But, Kevin, some of these people have legitimately bad health problems. They can’t stand because their spines are too weak or they’re diabetic. In which case, I refer to my first point. If they need it, fine. But when I’m standing in the lobby and I watch Uncle Phil saunter in through the entry doors, laughing jovially with his equally round wife and three kids, only to mount the first Mobility Scooter he can rest his twinkling black eyes on, well, it makes me a little mad. In fact, just thinking about it makes my big toe hurt.
4. Body Odor
Every year, I continually remind myself that these are people. Huge amounts of people. All trapped in a big room with minimal air conditioning and no sunlight. Things are going to smell a little musky. A little…testosterone-y. It comes with the territory, right? There are a reason stereotypes exist and there’s no denying that a certain amount of eager Comic Con attendees are basement dwelling neckbeards. It’s just how it is. The way I see it is it’s all part of the magic. Without these flavorful folks, we wouldn’t have some of the coolest cosplay costumes, or some of the greatest comic books.

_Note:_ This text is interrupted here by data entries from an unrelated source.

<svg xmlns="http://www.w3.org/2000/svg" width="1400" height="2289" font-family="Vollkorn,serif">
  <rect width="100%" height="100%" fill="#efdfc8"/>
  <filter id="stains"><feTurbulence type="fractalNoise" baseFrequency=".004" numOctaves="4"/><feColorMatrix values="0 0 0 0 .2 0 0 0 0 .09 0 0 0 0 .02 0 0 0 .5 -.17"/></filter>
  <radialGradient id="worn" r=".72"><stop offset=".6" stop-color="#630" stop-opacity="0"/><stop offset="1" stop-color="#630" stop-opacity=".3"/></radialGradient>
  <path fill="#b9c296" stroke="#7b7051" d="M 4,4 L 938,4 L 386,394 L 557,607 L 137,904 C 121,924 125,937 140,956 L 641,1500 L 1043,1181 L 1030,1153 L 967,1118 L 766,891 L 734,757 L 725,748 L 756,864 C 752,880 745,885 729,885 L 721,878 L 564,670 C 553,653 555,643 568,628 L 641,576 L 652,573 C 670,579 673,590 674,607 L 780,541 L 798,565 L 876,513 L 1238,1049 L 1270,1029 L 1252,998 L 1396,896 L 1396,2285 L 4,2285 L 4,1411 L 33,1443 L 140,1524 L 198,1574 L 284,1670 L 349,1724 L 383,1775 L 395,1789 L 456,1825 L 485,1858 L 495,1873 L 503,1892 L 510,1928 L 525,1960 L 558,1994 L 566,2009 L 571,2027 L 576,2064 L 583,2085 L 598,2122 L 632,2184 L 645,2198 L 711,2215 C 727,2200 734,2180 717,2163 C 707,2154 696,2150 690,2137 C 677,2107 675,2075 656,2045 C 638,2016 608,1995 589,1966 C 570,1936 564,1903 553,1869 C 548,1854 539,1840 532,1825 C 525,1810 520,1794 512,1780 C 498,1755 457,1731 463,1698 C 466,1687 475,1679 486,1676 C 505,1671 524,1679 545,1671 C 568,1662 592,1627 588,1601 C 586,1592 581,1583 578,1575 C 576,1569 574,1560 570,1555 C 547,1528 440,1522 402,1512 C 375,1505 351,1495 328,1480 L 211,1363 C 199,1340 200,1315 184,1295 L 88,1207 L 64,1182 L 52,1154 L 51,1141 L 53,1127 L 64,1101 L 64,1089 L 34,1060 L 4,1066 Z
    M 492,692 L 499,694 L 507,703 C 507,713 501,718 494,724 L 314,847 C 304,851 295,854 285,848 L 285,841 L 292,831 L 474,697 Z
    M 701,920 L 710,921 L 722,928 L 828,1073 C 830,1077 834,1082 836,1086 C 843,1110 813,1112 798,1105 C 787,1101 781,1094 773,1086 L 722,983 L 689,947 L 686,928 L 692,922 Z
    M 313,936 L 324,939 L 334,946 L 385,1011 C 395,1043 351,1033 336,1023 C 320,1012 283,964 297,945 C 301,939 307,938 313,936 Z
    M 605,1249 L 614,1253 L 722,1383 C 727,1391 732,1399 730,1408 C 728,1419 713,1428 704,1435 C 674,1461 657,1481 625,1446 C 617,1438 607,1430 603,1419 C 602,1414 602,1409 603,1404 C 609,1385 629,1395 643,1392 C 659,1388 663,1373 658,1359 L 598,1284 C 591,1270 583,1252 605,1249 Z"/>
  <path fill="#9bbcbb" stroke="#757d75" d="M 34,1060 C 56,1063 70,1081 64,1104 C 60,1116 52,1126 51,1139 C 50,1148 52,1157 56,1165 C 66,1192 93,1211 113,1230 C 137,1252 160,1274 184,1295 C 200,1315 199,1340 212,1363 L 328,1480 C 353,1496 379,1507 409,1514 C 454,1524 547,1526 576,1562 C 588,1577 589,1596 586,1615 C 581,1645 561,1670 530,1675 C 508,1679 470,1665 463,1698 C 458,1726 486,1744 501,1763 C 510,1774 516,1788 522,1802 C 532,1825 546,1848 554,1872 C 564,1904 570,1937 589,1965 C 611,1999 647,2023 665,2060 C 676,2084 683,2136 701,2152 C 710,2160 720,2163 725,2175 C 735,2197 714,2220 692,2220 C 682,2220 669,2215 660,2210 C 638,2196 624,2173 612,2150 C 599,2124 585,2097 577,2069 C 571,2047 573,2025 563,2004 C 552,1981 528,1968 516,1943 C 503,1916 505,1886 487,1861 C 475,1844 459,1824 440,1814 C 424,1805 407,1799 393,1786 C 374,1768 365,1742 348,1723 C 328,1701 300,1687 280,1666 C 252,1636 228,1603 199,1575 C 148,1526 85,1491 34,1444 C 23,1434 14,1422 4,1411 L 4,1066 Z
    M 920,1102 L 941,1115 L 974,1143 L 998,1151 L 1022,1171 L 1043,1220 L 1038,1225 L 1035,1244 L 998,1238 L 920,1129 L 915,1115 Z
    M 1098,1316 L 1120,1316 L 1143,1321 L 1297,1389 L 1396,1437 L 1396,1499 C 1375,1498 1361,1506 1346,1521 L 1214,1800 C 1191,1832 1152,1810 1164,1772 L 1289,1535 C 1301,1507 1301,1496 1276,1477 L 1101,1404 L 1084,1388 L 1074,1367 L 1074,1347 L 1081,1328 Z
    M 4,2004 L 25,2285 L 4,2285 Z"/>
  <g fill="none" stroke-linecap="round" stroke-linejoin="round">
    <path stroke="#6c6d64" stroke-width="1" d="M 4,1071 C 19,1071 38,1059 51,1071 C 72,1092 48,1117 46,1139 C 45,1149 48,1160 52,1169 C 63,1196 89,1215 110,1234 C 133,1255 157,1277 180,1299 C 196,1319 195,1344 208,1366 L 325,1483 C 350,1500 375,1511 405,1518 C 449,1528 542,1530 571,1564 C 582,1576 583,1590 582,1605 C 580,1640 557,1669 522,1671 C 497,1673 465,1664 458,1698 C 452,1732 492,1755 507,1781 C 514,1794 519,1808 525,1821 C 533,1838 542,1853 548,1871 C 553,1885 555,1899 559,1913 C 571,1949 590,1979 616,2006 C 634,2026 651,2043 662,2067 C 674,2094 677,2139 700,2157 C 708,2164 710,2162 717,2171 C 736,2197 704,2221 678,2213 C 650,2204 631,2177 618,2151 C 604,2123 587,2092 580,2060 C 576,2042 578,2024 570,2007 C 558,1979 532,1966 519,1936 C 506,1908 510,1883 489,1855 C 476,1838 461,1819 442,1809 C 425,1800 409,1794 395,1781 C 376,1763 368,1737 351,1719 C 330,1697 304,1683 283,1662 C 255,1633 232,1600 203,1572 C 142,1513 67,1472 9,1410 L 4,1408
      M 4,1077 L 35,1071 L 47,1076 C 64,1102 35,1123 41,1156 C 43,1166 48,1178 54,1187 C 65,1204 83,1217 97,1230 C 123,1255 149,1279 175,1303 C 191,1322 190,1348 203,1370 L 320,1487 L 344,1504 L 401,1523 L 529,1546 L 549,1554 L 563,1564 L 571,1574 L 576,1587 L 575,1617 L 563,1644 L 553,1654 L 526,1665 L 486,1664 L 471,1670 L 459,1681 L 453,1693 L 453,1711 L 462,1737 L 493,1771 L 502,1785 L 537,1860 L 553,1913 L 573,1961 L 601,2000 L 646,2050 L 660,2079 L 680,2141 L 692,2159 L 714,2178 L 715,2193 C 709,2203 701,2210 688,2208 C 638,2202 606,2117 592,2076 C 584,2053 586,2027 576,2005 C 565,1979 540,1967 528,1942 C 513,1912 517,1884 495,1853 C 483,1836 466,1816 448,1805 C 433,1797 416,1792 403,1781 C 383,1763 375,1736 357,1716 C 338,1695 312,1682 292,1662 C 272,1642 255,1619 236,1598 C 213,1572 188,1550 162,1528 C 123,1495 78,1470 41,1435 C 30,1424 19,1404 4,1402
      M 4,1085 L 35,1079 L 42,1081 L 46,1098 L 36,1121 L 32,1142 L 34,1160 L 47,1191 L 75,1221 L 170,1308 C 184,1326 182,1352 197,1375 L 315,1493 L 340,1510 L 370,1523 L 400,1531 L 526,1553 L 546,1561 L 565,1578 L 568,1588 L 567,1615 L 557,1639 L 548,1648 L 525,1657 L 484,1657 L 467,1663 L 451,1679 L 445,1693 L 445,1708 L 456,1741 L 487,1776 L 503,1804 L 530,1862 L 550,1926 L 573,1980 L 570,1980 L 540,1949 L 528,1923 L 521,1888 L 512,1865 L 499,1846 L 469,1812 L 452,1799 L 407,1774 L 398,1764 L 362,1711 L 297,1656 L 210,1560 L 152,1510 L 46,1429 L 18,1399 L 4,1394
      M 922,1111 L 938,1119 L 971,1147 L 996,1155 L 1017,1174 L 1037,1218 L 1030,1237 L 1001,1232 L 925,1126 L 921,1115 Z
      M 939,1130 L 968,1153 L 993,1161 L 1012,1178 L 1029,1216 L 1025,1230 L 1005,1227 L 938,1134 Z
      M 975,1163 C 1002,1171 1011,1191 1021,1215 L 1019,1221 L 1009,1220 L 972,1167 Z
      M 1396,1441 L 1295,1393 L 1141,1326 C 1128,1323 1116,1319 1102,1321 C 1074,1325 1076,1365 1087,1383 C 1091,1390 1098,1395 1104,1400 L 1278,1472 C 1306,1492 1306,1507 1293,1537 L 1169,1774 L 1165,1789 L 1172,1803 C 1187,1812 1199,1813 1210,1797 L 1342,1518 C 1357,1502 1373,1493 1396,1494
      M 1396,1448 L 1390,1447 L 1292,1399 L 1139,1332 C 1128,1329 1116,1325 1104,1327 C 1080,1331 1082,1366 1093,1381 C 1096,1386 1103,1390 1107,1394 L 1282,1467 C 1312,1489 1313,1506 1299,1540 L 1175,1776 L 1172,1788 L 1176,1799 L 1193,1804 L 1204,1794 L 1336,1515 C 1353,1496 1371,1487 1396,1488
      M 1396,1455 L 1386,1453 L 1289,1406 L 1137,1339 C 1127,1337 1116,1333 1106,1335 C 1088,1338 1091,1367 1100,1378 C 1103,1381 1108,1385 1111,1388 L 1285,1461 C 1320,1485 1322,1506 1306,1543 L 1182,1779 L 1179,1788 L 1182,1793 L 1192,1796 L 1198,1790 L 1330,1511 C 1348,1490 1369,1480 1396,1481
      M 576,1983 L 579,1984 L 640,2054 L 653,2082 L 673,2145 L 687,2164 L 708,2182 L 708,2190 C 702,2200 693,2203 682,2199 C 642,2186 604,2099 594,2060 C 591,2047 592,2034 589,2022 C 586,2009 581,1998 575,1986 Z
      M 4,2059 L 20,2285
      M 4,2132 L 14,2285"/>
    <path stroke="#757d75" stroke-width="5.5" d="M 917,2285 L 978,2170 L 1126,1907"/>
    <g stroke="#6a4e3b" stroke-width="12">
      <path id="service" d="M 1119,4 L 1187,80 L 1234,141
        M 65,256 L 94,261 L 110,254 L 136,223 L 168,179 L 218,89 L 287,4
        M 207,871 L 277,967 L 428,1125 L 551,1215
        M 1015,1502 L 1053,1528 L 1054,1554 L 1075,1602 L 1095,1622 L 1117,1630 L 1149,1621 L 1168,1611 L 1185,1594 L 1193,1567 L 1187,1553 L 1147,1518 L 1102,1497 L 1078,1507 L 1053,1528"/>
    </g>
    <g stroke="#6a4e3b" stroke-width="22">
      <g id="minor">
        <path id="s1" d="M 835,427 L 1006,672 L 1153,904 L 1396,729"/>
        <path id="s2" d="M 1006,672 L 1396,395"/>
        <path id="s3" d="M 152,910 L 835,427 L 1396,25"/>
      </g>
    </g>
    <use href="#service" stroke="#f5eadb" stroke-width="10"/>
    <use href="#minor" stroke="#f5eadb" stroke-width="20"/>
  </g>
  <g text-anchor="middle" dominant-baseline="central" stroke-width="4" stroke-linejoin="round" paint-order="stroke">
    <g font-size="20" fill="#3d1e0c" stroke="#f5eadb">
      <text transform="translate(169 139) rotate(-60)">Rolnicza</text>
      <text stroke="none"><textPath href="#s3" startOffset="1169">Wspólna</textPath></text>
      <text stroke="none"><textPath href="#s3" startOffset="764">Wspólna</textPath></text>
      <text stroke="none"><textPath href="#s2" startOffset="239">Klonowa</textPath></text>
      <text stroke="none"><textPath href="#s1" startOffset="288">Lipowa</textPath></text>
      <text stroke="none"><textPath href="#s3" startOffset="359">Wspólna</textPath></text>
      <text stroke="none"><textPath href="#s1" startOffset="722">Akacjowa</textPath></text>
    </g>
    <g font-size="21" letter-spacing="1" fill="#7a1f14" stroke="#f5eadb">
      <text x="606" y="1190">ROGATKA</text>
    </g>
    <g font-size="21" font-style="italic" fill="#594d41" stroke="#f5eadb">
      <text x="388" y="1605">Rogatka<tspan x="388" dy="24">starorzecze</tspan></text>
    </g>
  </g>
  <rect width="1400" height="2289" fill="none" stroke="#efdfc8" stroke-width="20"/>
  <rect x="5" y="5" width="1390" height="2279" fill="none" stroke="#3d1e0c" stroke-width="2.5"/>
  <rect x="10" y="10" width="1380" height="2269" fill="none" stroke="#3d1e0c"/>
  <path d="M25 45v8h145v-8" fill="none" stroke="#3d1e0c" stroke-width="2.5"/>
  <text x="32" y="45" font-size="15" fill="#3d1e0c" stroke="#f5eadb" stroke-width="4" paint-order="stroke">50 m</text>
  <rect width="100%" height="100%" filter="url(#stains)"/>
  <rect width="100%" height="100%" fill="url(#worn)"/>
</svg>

There wouldn’t be the really engaging panels we have if it weren’t for Mountain Dew and rage fueled fanboys.
But here’s the thing I wish more than a few of these guys would realize: they’re in a very public place. A place filled with people who, like myself, are here to enjoy the sights, the sounds, AND the smells. The smell of new comic books, the smell of fresh plastics, the scent of excitement and adventure! But when the scent of “first day emerging from my room in a month” mixes with all the others, the experience is a tad overshadowed by something so powerful, something that could be taken care of with a quick shower and a little deodorant. Now, I understand, nobody smells like roses after seven hours of wandering and waiting in the halls. But when it’s nine in the morning and a cloud of green follows you into the lobby, there’s got to be a better way. Especially when the cloud of green engulfs those around you while standing in line for a goddamn button.